6 6 26. When market conditions in a competitive industry are such that firms cannot cover their total costs, then a. the industry will eventually disappear, since consumers are unwilling to pay a sufficiently high price. b. additional firms will enter, supply will increase, and price will rise to a break-even level. *. some firms will go out of business, causing price to rise until the remaining firms can cover their costs. d. the losses sustained by firms in the short-run will be offset by long-run economic profit. 27. If a monopolist can sell 7 units/day when the price is $3.00/unit, and 8 units/day when the price is $2.50/unit, then the marginal revenue of the 8th unit is a. $3.00/unit. b. $2.50/unit. *. -$1.00/unit d. none of the above. 28. Which of the following is an example of price discrimination? a. Nabisco provides cents-off coupons for its grocery products. b. Amtrak offers a lower price for weekend travel compared to weekday rates on the same routes. c. Hotel rates for AARP members are lower than for nonmembers. *. All of the above are examples of price discrimination. 29. Bill and Pete are players in a game in which each must choose among a set of strategies.

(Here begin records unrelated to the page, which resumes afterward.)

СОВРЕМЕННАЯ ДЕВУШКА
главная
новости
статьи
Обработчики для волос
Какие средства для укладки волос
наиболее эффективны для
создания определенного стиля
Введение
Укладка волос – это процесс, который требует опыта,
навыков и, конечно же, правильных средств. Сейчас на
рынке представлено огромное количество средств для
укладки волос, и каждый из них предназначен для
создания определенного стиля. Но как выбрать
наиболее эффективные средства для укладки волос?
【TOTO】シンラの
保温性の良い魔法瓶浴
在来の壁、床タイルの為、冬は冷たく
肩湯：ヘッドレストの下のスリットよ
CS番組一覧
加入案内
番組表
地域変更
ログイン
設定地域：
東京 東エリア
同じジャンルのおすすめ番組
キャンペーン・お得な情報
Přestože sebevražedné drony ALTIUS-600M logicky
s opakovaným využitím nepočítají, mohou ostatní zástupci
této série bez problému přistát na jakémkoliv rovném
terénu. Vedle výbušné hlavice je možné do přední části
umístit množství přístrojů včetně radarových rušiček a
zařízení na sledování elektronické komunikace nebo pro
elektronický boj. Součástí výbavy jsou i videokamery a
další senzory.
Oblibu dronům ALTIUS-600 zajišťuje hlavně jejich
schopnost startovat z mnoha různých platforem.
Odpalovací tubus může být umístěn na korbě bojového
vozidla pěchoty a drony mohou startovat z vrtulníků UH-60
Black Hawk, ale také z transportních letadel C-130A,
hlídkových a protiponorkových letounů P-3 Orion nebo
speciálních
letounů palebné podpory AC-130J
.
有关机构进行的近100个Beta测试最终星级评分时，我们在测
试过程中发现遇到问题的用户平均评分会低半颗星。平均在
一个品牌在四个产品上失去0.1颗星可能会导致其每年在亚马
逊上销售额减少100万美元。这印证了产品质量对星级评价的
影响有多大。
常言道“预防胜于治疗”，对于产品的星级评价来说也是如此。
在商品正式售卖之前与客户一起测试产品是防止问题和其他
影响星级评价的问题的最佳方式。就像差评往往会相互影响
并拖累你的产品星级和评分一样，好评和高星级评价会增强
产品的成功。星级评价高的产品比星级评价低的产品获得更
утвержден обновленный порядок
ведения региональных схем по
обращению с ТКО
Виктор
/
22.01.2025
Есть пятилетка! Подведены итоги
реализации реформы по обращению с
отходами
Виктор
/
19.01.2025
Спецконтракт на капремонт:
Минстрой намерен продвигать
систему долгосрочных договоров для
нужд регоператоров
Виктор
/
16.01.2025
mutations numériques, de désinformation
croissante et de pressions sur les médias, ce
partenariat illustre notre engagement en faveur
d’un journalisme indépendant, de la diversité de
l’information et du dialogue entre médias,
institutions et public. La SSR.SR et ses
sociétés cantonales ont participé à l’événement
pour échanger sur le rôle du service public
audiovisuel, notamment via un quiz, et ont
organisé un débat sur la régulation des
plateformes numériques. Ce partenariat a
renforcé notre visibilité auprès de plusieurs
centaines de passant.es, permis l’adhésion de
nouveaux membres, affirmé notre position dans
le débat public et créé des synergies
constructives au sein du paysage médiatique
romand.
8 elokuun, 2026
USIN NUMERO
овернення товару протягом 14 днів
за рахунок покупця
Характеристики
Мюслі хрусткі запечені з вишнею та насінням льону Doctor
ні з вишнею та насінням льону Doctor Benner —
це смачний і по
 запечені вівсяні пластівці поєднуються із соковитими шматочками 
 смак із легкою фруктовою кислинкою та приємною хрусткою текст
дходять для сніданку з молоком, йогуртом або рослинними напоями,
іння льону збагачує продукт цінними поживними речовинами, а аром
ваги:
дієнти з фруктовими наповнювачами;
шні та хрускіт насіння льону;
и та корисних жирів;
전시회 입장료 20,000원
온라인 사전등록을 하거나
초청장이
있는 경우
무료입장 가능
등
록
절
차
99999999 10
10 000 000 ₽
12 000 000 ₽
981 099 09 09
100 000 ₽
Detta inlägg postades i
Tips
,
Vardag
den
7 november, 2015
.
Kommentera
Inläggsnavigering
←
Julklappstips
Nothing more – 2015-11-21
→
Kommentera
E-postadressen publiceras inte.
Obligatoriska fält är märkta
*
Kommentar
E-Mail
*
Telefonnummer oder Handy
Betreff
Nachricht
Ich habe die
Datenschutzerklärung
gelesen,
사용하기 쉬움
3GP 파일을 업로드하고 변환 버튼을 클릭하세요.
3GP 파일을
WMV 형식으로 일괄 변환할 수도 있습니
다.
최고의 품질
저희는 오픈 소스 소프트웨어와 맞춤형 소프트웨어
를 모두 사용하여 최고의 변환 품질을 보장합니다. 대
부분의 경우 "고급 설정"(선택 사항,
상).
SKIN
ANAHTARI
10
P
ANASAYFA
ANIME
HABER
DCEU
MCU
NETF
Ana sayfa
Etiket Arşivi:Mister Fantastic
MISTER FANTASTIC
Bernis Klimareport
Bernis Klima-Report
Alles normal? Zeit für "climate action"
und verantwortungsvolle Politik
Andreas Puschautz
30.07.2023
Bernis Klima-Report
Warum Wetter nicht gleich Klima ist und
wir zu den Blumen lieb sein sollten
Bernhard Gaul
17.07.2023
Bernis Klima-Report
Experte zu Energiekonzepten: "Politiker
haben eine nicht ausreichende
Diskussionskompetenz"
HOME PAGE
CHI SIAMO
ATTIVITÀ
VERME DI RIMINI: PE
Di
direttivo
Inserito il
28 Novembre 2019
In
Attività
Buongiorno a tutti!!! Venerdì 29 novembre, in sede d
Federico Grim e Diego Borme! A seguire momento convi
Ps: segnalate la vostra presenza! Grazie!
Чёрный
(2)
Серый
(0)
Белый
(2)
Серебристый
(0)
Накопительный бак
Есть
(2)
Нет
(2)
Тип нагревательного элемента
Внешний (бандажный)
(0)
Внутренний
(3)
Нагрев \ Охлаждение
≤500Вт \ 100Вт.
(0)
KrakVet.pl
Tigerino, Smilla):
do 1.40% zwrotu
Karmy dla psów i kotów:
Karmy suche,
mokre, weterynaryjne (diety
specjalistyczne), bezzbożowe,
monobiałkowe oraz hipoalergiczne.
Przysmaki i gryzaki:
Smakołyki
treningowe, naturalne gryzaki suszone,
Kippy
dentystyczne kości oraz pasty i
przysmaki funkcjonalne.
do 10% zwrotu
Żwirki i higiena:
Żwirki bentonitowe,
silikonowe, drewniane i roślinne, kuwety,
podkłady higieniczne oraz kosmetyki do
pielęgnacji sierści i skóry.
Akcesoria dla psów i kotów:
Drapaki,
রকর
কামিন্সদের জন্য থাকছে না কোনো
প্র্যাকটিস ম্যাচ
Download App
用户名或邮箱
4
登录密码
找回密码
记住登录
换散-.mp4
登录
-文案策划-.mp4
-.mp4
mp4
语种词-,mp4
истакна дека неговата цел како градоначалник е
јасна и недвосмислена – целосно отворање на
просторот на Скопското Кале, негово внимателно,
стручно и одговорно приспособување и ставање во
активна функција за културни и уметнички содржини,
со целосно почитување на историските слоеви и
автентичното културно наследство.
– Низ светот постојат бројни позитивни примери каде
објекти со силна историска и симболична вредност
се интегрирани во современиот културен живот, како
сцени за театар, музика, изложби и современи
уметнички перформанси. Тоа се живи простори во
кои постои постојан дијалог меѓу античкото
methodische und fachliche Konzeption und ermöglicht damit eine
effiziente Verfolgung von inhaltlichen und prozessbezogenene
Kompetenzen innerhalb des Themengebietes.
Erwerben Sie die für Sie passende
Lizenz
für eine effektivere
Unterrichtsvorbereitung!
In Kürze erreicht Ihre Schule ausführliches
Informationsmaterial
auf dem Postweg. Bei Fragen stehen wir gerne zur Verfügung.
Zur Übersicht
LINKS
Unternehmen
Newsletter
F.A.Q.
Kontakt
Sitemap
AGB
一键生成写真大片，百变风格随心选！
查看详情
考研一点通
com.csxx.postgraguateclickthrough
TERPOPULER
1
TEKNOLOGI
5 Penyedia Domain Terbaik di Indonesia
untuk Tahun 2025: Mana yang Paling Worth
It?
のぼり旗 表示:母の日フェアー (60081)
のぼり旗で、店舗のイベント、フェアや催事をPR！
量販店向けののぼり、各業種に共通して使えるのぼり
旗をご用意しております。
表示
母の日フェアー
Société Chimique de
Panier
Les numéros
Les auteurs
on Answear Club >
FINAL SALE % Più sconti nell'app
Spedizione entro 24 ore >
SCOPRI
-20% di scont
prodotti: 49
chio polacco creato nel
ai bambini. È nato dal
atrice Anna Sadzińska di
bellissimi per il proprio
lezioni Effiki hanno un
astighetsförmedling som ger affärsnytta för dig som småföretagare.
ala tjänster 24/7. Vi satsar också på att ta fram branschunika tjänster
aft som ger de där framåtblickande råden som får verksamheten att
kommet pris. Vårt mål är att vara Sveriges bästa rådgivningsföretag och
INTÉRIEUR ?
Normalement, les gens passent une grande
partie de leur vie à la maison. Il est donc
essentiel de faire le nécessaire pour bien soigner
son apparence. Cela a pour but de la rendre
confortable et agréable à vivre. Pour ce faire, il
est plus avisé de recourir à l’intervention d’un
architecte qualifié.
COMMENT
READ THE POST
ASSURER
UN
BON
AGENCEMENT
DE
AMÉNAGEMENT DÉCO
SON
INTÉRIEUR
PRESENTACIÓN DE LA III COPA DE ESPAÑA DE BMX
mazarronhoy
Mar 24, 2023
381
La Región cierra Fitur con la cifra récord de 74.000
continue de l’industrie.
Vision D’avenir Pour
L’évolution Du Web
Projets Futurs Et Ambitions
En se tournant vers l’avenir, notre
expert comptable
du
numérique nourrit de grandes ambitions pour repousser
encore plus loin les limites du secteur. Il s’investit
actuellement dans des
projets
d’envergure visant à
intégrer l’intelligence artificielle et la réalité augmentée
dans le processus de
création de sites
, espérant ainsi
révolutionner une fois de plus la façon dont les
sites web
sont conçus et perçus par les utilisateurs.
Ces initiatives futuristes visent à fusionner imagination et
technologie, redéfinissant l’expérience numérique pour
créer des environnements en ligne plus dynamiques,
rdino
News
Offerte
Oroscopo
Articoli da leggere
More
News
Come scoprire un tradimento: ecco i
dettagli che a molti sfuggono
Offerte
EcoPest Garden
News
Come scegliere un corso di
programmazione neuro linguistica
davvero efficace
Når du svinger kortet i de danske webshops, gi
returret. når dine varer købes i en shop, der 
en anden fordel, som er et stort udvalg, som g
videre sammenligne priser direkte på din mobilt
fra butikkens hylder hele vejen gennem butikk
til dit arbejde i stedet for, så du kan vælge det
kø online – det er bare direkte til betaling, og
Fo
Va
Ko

A dominant strategy for Bill is one that a. is a best response to Pete's current strategy choice. b. maximizes Bill's payoff assuming that Pete will play his best strategy. *. is Bill's best choice no matter which strategy Pete chooses. d. makes Bill better off without harming Pete. 30. An oligopoly equilibrium in which each firm maximizes its own profit, given the actions of its rivals, is called a a. cartel equilibrium. *. Nash equilibrium. c. dominant equilibrium. d. competitive equilibrium.